Europäische Firmen ermöglichen IS Internetzugang


Das Logo des Islamischen Staats auf Hauswänden im Irak. / Bild: REUTERS
Die Jihadistenmiliz nutzt offenbar Internetzugänge, die europäische Satellitenbetreiber anbieten. Theoretisch kennen die Firmen die genauen Standorte ihrer Kunden.

Die Presse.com

Der Islamische Staat nutzt in Syrien und im Irak offenbar Internetdienste europäischer Satellitenbetreiber. Dort seien Tausende Satellitenanlagen installiert, mit denen Nutzer ins Internet gelangen, berichtet „Spiegel Online“. Mindestens Hunderte davon stünden in den vom Islamischen Staat (IS) besetzten Gebieten – sie ermöglichen der Terrororganisation, sich zu vernetzen, Propaganda zu verbreiten und Informationen auszutauschen.

━━━━━━

** ZU ERLEDIGEN **
**1)** Stimmen die Aussagen (a) bis (c) mit dem Text über den Internetzugang des IS überein? Antworte jeweils mit Ja oder Nein und zitiere die entscheidende Textstelle wörtlich.
(a) Mindestens Hunderte der Satellitenanlagen stehen in Gebieten, die der IS besetzt hält.
(b) Die Firmen wissen nicht, wo sich ihre Kunden befinden.
(c) Der IS nutzt Internetdienste amerikanischer Satellitenbetreiber.
**2)** Auf welches Medium beruft sich der Text über den Internetzugang des IS?
**3)** Schreib den Artikel über den Internetzugang des IS im Anschluss an seinen letzten Satz weiter.

[Daten zur Szenenrekonstruktion aus mehreren Ansichten]
━━━━━━

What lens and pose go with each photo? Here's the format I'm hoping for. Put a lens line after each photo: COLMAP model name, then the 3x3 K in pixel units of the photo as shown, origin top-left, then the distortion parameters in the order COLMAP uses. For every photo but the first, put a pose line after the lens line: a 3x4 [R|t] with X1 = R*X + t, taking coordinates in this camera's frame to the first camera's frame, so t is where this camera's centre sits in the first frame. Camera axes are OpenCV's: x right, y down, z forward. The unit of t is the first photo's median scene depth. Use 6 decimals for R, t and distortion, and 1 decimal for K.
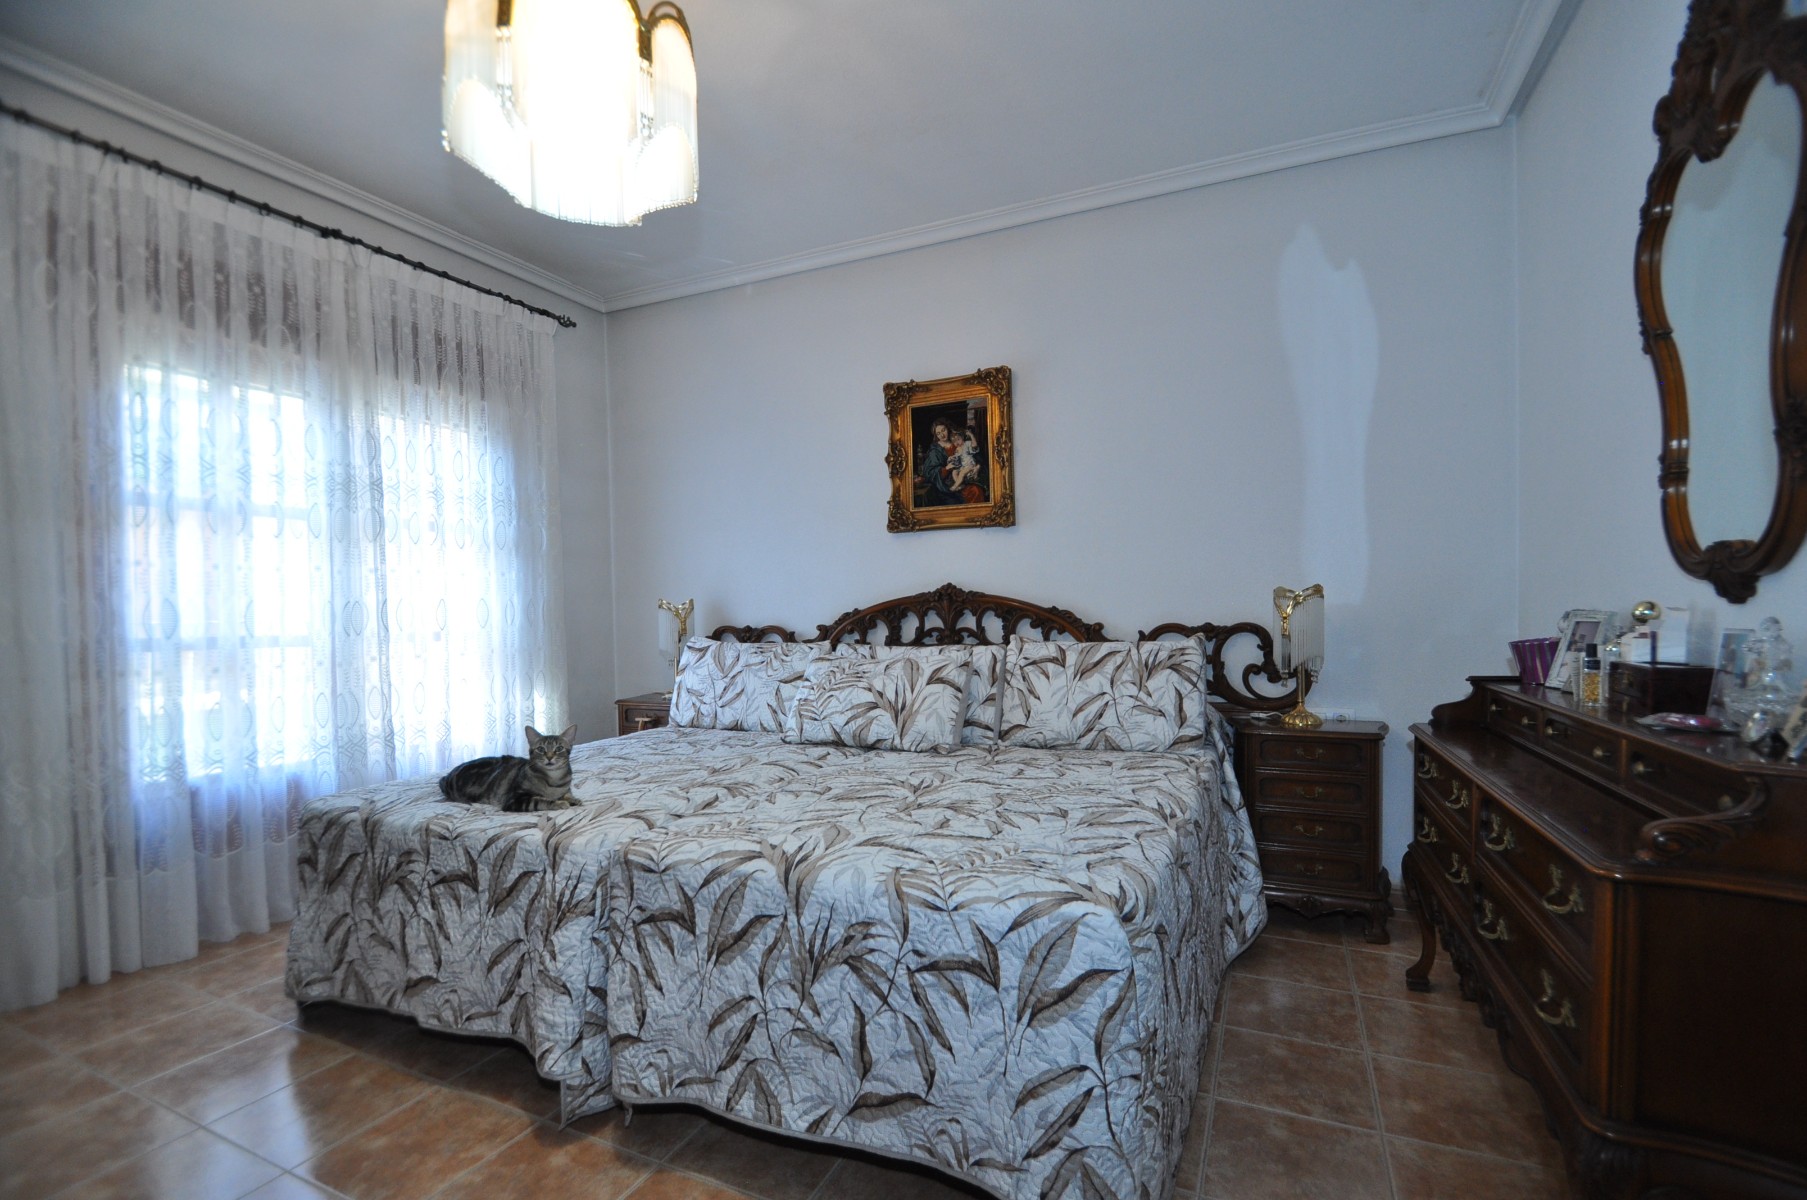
lens RADIAL K [[791.2, 0, 917.2], [0, 791.2, 632.2], [0, 0, 1]] dist [0.018565, -0.017508]
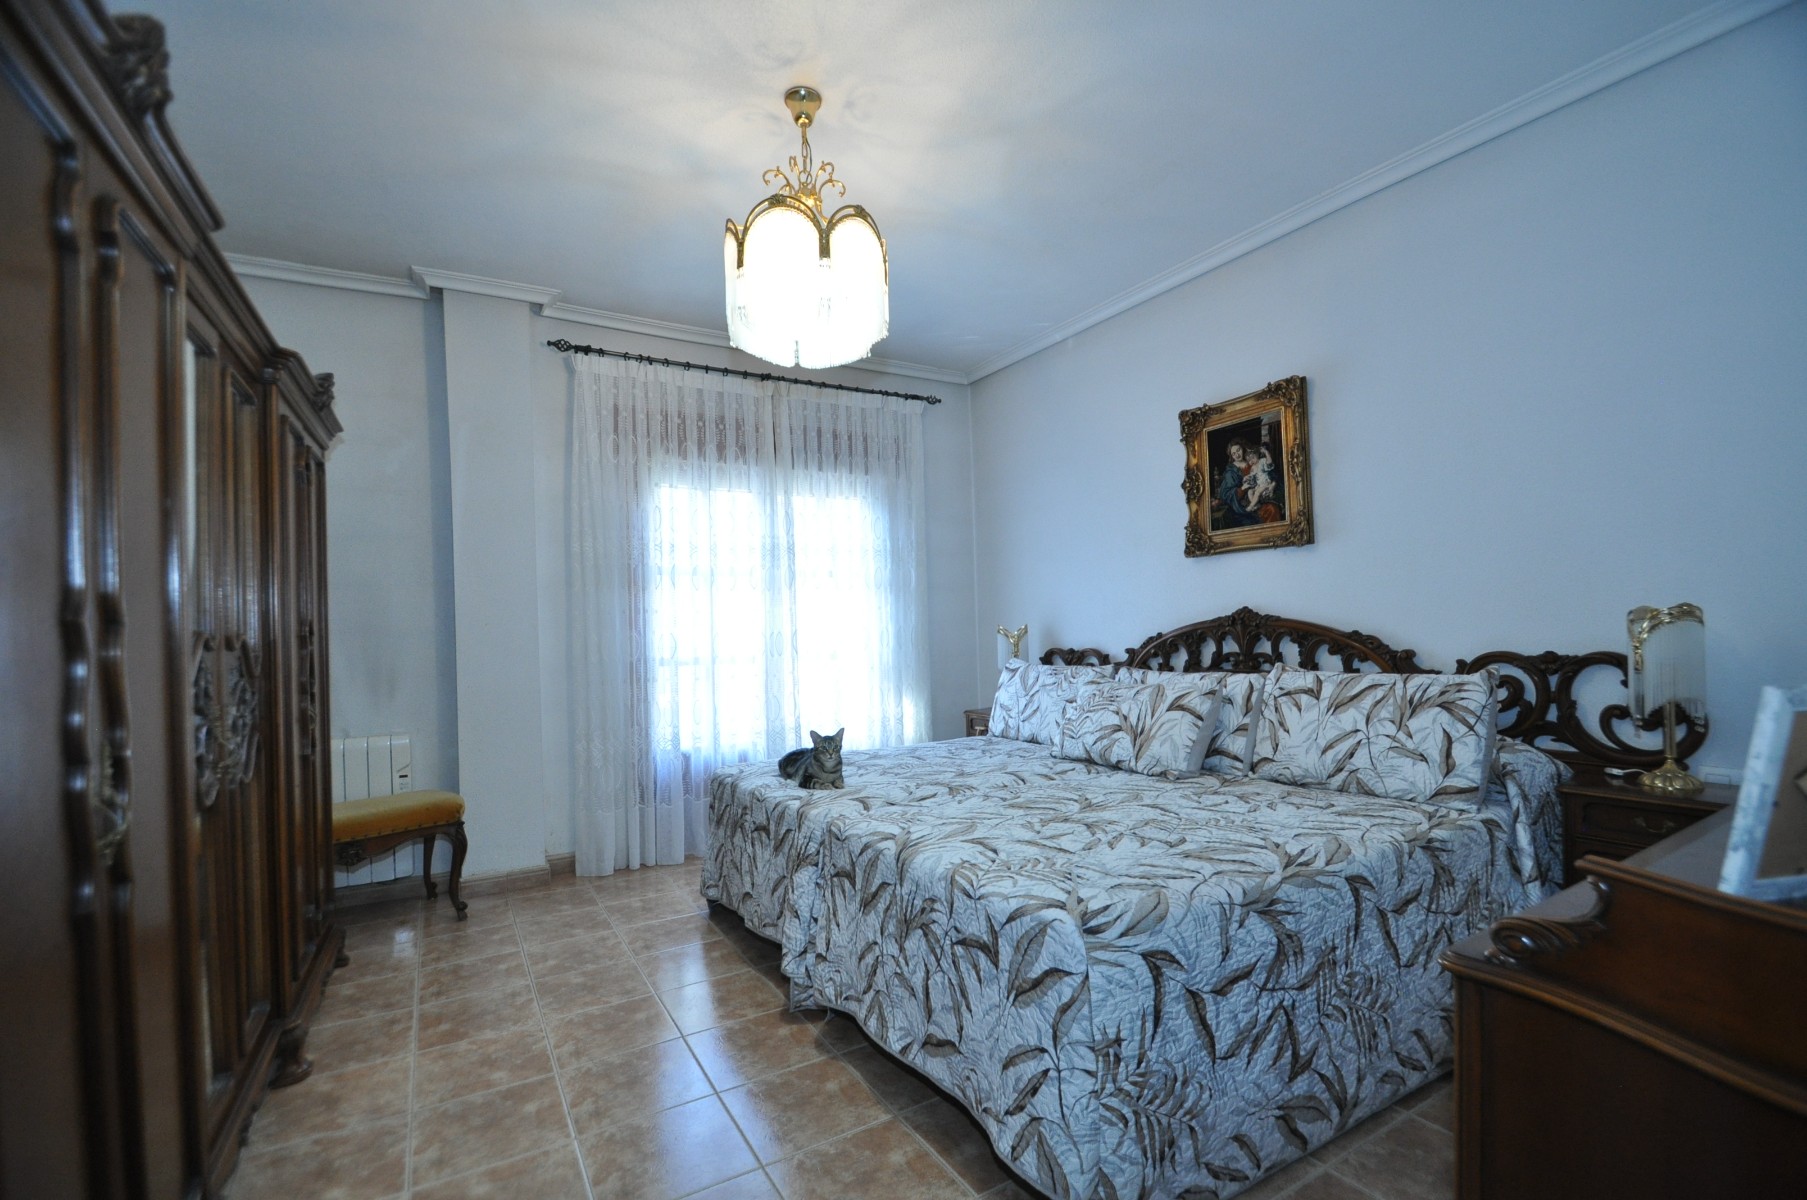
lens RADIAL K [[791.2, 0, 917.2], [0, 791.2, 632.2], [0, 0, 1]] dist [0.018565, -0.017508]
pose [[0.827460, -0.006053, -0.561492, 0.342870], [-0.001525, 0.999914, -0.013027, -0.023747], [0.561523, 0.011636, 0.827380, -0.036530]]
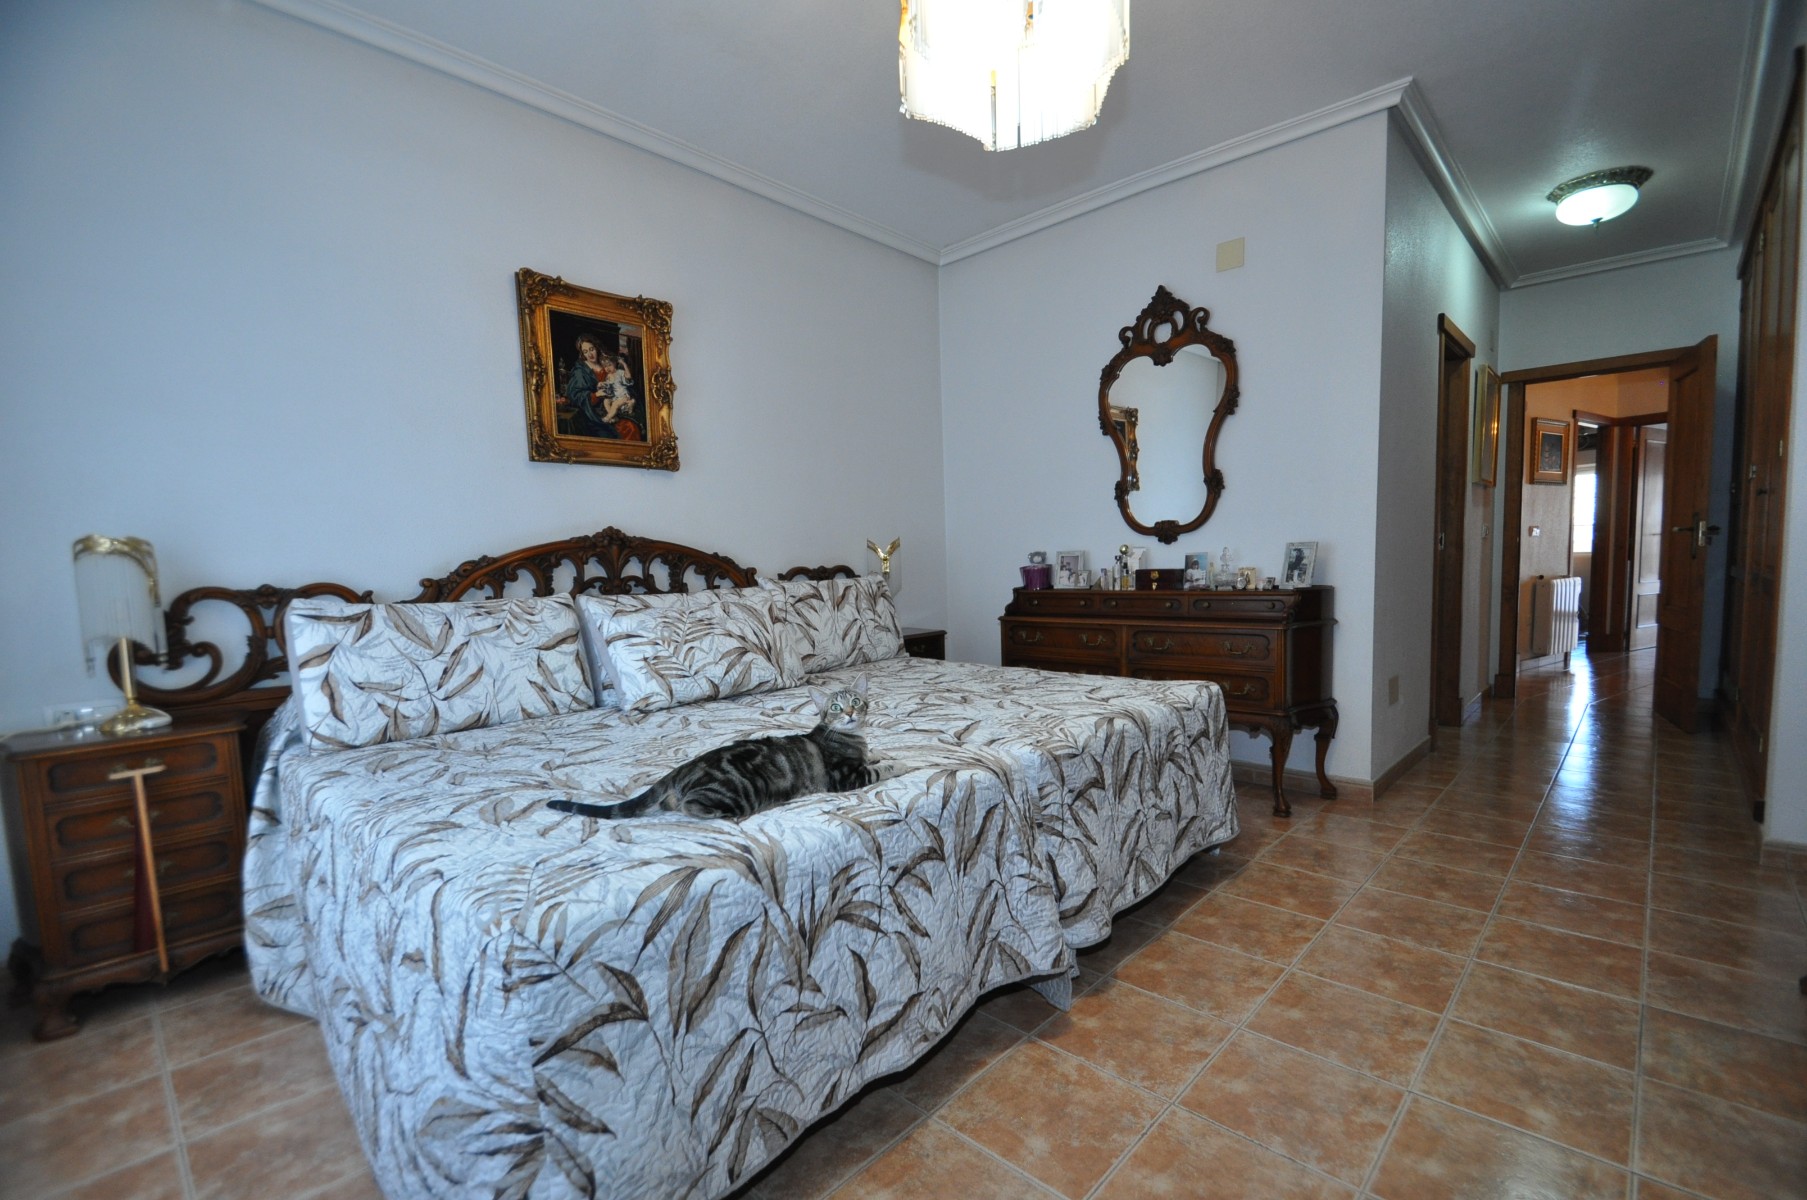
lens RADIAL K [[794.8, 0, 903.8], [0, 794.8, 634.7], [0, 0, 1]] dist [0.018652, 0.000041]
pose [[0.328158, -0.083793, 0.940899, -0.956803], [0.049679, 0.996210, 0.071392, 0.015713], [-0.943315, 0.023315, 0.331078, 0.533396]]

━━━━━━

** LÖSUNGEN **
**1)**
(a) Ja: „Mindestens Hunderte davon stünden in den vom Islamischen Staat (IS) besetzten Gebieten“
(b) Nein: „Theoretisch kennen die Firmen die genauen Standorte ihrer Kunden.“
(c) Nein: „Internetdienste europäischer Satellitenbetreiber“

**2)** Auf „Spiegel Online“.

**3)**
Die Anlagen bestünden aus einer Satellitenschüssel, einem Modem sowie einem Sende- und Empfangsgerät. Sie würden sich mit Satelliten europäischer Firmen verbinden. So etwa mit Geräten des französischen Unternehmens Eutelsat mit Sitz in Paris, an dem der französische Staat sogar direkt mit 26 Prozent beteiligt sei.